Thursday, October 27, 2016

Spanish firm Telefonica cuts dividend to accelerate reduction of the debt – to- Journal Management

Telefónica, who had said before that it would adhere to its plans to pay 0.75 euro per share dividend for the 2016, said it will cut the dividend to 0.55 euros per share in 2016.

Madrid (Reuters).- The telecommunications group Spanish Telefonica, under pressure to trim its debt after the sale of your business british O2 was blocked by regulators, said today that it will cut its dividend this year and next year.

Telephone, who had previously said that they would adhere to their plans to pay 0.75 euro per share dividend for the 2016, said it will cut the dividend to 0.55 euros per share in 2016 and 0.40 euros per share against the earnings from 2017.

The firm said that the cuts in dividends are intended to accelerate your debt reduction plan.

"we will Continue to monitor the process of deleveraging of the Phone.
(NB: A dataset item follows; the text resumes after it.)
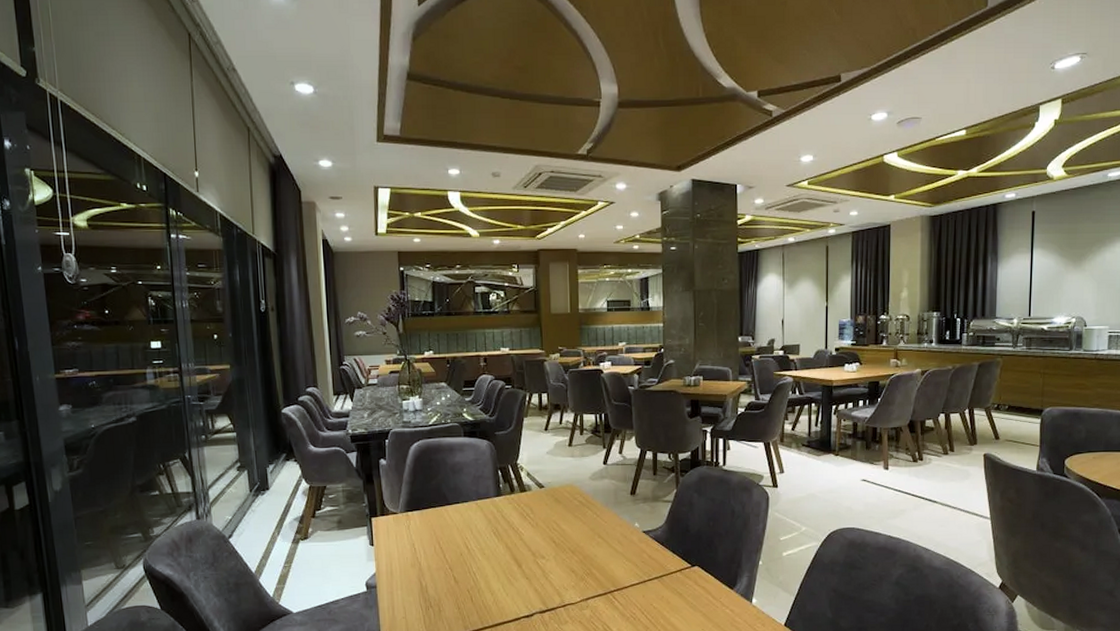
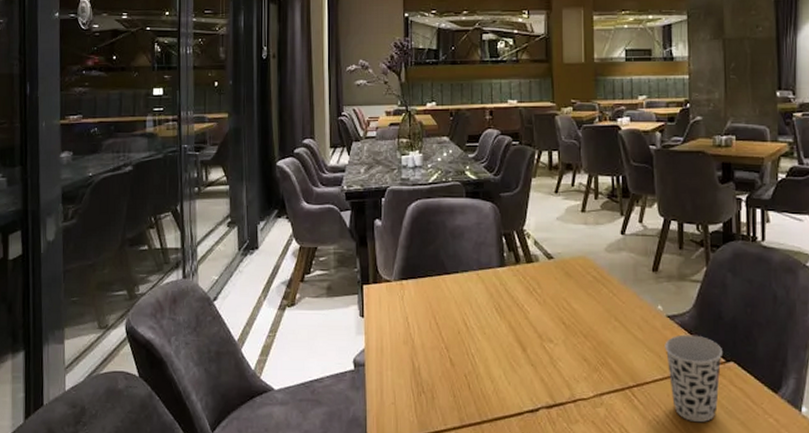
cup: none [641,546,690,617] -> present [665,334,724,423]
The cut of the dividend announced today is really another step toward preserve cash and reduce debt," said the analyst of Moody’s, Carlos Winzer.

revenues of Telephone amounted to 13,080 million euros (US$ 14,270 million) in the third quarter, slightly above a forecast average of 13,070 million euros obtained in a survey by Reuters among analysts.
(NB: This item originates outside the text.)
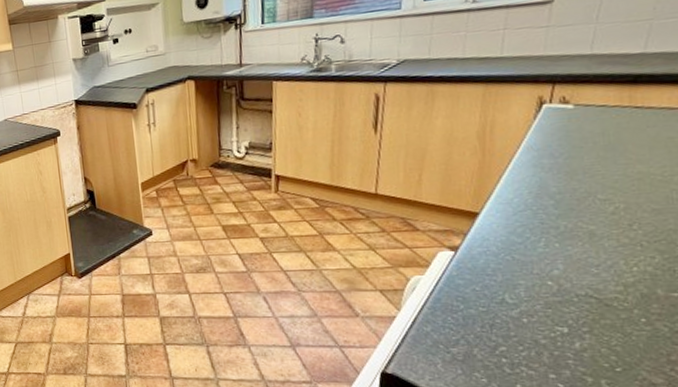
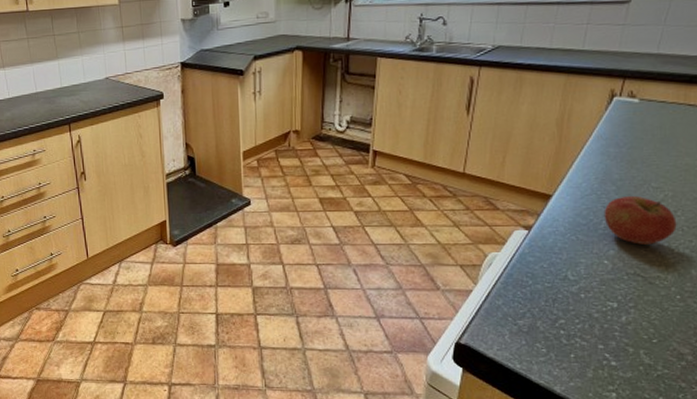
apple: none [542,209,634,263] -> present [604,195,677,244]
The firm posted a profit structural (EBITDA) of 4,200 million euros in the quarter, above a forecast of 4,070 million euros.

In the list of divestitures in addition to the already well-known O2 and Telxius, returns to arise in Mexico, where the president of Telefónica, José María Álvarez Pallete, said to be analyzing alternatives.

"Our decision will depend on how to evolve the market. We don’t see it as a market-rational", explained the president of the group.